М.В. Нестеров. Портрет О.Ю. Шмидта. 1937 г.


В 1938 году в квартиру на Сивцевом Вражке пришли совсем другие люди – непрошеные гости. Дочь и зять художника были арестованы. Виктор Николаевич Шретер (1885 г. р.), из семьи обрусевших немцев, был известным юристом, выпускником юридического факультета Московского университета. На момент ареста в январе 1938 года он работал в Институте народного хозяйства им. Г.В. Плеханова. Его расстреляли в апреле того же года, а его жене, Ольге Михайловне Нестеровой-Шретер, дали восемь лет лагерей. Хорошо хоть, не тронули их дочь Ирину (1918 г. р.), внучку Нестерова. В 1941 году – в тот год Нестеров получил Сталинскую премию – с огромным трудом удалось выручить из неволи Ольгу Михайловну, отбывавшую наказание сперва в Акмолинском АЛЖИРе (лагерь жен изменников родины), а затем в казахстанском Джамбуле. И до ареста ее здоровье оставляло желать лучшего, а в Москву, на Сивцев Вражек, она вернулась инвалидом, на костылях, сопровождавших ее всю оставшуюся жизнь (а прожила она почти девяносто лет). Увы, даже такой печальный исход можно было воспринимать как везение. Ольга Михайловна работала в области прикладного искусства, создавая удивительные картины не кистью, а иголкой и ниткой.

### ПЕРЕЧЕНЬ ЗАПИСЕЙ
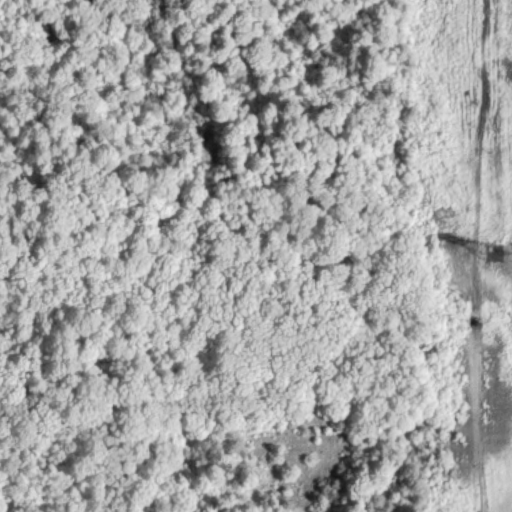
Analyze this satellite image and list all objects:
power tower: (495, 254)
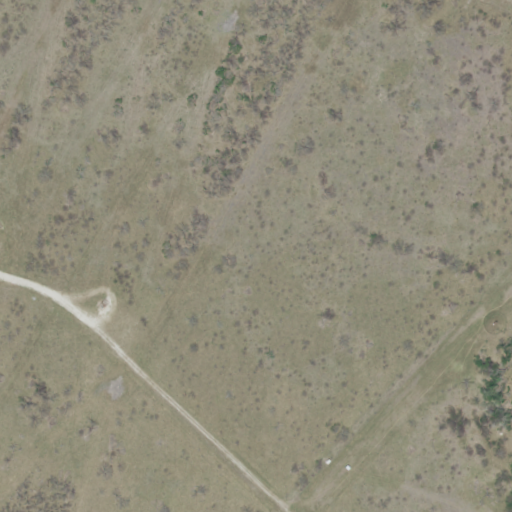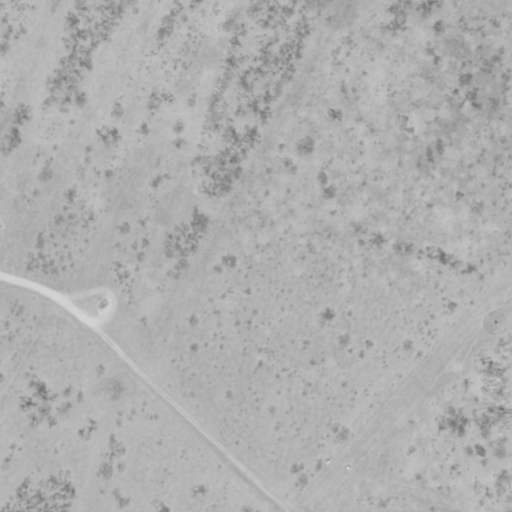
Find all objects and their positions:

---

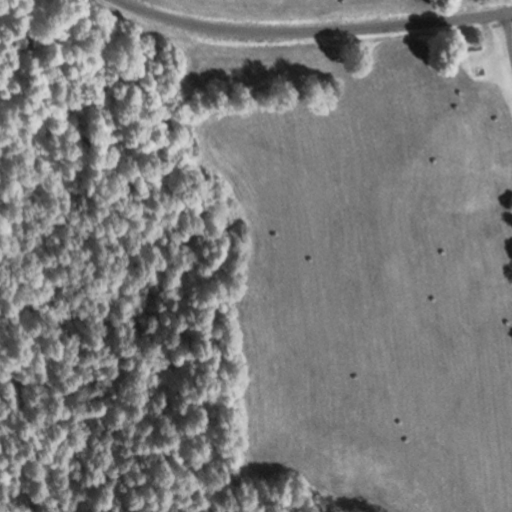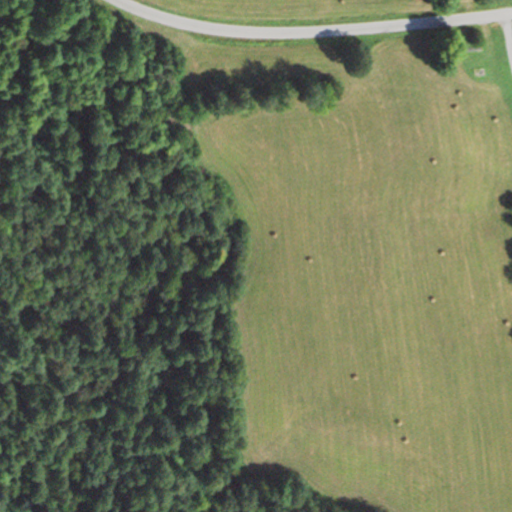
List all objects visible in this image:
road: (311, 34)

--

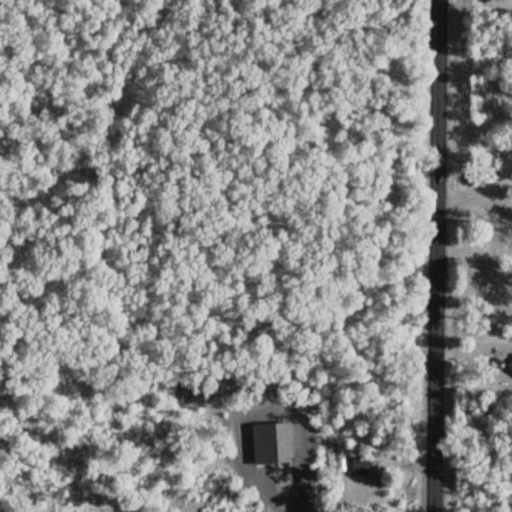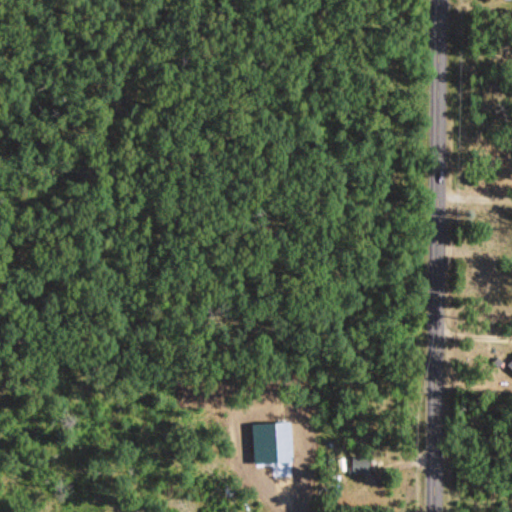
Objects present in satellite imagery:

### ЗАДАНИЯ
[A] Какой срок заключения получила Ольга Михайловна Нестерова-Шретер, согласно отрывку текста?
[B] Продолжите отрывок текста о семье художника Нестерова, начав сразу после его последнего предложения.

### ОТВЕТЫ К ЗАДАНИЯМ
[A] Восемь лет лагерей.

[B]
В свое время судьба свела меня с внучкой Нестерова – Марией Ивановной Титовой (1937–2022), наследницей художника по линии его гражданской жены. Дело в том, что между первым и вторым официальными браками Михаила Васильевича у него от учительницы немецкого языка Юлии Николаевны Урусман родились дети – Михаил, Федор и Вера. Всех их он признал. У Веры Михайловны, прожившей почти сто лет, с 1899 по 1998 год, было две дочери – Татьяна, ставшая химиком, и Мария, профессор медицины, работавшая в Институте хирургии имени Вишневского. Мария Ивановна очень хорошо запомнила Нестерова-дедушку и какие-то на первый взгляд мелочи, а на самом деле важные детали, помогающие создать неповторимый образ художника. Например, любимыми цветами Михаила Васильевича были ландыши, пионы и васильки. И как бы голодно и холодно ни было, в доме Нестеровых свято соблюдали традицию русского гостеприимства – всегда приглашали за стол, поили чаем независимо от ранга, должности или происхождения. Знатных и известных людей приходило немало: певцы Большого театра Ксения Держинская и Пантелеймон Норцов, актриса Малого театра Евдокия Турчанинова, пианист Константин Игумнов, переводчица Татьяна Щепкина-Куперник, внуки поэта Тютчева, супруга Горького Екатерина Пешкова и многие другие, лучшие представители творческой и научной интеллигенции, образы которых художник запечатлел на своих картинах. Весело отмечали и праздники. «Сейчас начнется на Сивцевом всякая кутерьма – елка и прочее, что связано с Рождеством, со святками», – читаем мы в письме художника к А. Турыгину от 4 января 1928 года.

Не иссякал поток гостей к Нестерову и в тревожные дни осени 1941 года, когда немецкие полчища рвались к Москве. Из его письма к Евгению Лансере в ноябре 1941 года мы узнаем, что в столице остались Петр Кончаловский, Константин Юон, «здесь же хотят сложить свои кости Дейнека, Павел Кузнецов, Илья Машков, Куприн, старик Бакшеев, Милорадович (которому за девяносто лет)». Михаил Васильевич пишет, что «Сивцев Вражек посещают друзья и знакомые почти как обычно, чаще других бр. Корины», рассказывает он и про свое самочувствие: «Здоровье мое так себе, что вполне естественно в мои годы, и все привходящее особого значения здесь не имеет. Неважно себя чувствует Ек. Петровна, того хуже старшая дочь и сын. Я много читаю из давно прочитанного, возобновляю в памяти Вольтера, Сервантеса и других господ, давно покинувших свое земное странствие. По „специальности“ ровно ничего не делаю. Разные запоздалые думы стучатся в стенки моего черепа».